Brooks was an avid reader and writer. He enjoyed his play, pre-D&D style, back when Howdy, Uncle Miltie, and Texaco Star Theatre were big on TV, then considered a luxury good. He formulated stories, as kids do to have a hobby, but Brooks took his driving passion to write and shelved it (partly) as he reached early adulthood. Practically, he went to law school and did what the American Dream entailed, work and put away childish endeavors. However, he had a story to write – and did so, on and off, in the mid-1970s – and met up with Del Rey Books, and Lester del Rey, who polished Mr. Brooks into a better writer and author, from the first epic I read to Brooks’ turning point after publication of The Wishsong of Shannara.

Terry Brooks was caught between his legal career and his writing career in late 1984. He was hedging his bets, afraid, after all the success, he could not make it solely as a novelist. He visited his editor (del Rey) in New York, and, upon discussion, borrowed an idea for a book involving buying a magic kingdom at a crossroads in one’s life. The story in many ways was a depiction of himself.


Brooks finally made his decision to quit playing for the legal team and moved on to the writing team completely. Since then, he has written over twenty other books in various formats.

Crossroads #1 & Cooking Without a Purpose

In early 1992, after my grandmother lost her battle with cancer, I came to crossroads #1. I was never going to be a great engineer.
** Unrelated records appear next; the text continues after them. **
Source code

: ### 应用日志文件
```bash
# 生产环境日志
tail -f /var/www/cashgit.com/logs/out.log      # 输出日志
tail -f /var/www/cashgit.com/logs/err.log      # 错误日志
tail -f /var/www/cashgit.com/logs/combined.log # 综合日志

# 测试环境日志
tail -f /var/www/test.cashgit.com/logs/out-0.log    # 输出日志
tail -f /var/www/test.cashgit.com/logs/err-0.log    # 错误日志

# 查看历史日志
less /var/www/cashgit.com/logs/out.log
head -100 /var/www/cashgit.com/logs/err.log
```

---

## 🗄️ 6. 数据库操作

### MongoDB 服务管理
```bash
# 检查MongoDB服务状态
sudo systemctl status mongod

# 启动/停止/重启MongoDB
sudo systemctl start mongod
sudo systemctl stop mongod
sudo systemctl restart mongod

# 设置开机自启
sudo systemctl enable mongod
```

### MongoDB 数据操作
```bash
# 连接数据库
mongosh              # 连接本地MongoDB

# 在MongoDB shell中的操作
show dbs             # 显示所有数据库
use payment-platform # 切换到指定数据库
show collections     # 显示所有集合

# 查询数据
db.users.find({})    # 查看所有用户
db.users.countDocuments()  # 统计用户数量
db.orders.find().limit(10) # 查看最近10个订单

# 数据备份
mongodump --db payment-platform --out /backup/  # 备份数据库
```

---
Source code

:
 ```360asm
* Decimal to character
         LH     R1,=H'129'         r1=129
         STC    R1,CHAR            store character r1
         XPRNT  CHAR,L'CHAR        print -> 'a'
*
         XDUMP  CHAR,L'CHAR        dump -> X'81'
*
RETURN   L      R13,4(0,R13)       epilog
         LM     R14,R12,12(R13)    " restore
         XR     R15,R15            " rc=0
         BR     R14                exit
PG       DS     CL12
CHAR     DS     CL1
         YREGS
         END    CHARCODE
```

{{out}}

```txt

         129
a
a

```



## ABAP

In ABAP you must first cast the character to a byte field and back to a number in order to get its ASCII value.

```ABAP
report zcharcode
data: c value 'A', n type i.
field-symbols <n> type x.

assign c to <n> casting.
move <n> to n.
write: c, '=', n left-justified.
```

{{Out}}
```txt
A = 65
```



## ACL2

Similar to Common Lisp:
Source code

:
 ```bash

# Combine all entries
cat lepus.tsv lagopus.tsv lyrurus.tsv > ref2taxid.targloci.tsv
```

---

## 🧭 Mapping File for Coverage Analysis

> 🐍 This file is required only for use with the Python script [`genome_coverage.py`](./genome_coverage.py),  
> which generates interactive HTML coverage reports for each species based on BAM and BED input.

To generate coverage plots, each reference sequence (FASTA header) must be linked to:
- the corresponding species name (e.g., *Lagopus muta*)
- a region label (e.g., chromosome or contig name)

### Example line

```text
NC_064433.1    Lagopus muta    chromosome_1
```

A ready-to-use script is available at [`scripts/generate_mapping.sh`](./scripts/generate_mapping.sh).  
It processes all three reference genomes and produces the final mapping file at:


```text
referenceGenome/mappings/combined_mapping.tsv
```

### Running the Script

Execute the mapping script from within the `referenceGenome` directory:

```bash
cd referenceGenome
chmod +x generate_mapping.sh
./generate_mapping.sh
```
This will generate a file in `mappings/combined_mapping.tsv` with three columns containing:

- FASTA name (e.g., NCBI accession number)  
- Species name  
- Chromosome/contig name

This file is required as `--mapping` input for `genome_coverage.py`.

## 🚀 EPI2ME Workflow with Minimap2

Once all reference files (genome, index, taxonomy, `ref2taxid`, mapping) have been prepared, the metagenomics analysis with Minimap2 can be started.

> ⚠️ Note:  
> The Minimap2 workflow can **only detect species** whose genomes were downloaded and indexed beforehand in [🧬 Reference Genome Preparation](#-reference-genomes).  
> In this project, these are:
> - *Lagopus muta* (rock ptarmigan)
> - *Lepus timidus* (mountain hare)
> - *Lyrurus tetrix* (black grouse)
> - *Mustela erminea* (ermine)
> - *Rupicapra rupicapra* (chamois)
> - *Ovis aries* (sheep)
I knew that then, but kidded myself for years, thereafter. Meanwhile, I started to write bad poetry. Journaled – a nice way for a guy to say he does not have a diary – to express my inner thoughts. After I was dismissed from Purdue for my horrible grades in the fall of that year, I went back to Lowell and an apartment that was too small for even myself, and yet, my mom was going to be there too. We argued some – not to the point of utter disdain – but I knew I had royally screwed up, and that got her ire up. I got a job at Burger King (job #9), then at Bob Evan’s as a grill cook, #10 on my list, roughly.

I was 21, and lost.

I went to the library to find Mr. Brooks. I figured a guy like him had written a truth or two since we last met in middle school. Sure enough, I found 3 or 4 books I had not read of his yet. So I read them. I plowed through about dozen books over the next four months. John Grisham was my next fiction target, since Mr. Brooks was only about ¾ the way through The Heritage of Shannara Series. (And I only could afford to buy a couple of titles on Brooks’ other journeys – the Magic Kingdom For Sale –SOLD!!! world, his crossroad title.)

I started reading more and more from then on, moving over to non-fiction, some poetry, and of course, the baseball stuff. Alas, while I did not do it as consistently as others, I can say, that – in a time crisis – Brooks has helped this wannabe move over to a different team. Later on, during my prison stay, I found his The Word and The Void series and The Voyage of The Jerle Shannara series in the dusty bins of a correctional library.


Such is the nature of truth.


(Terry Brooks’ information: Sometimes the Magic Works: Lessons from a Writing Life, 2003, Del Rey (Ballantine Books), New York.)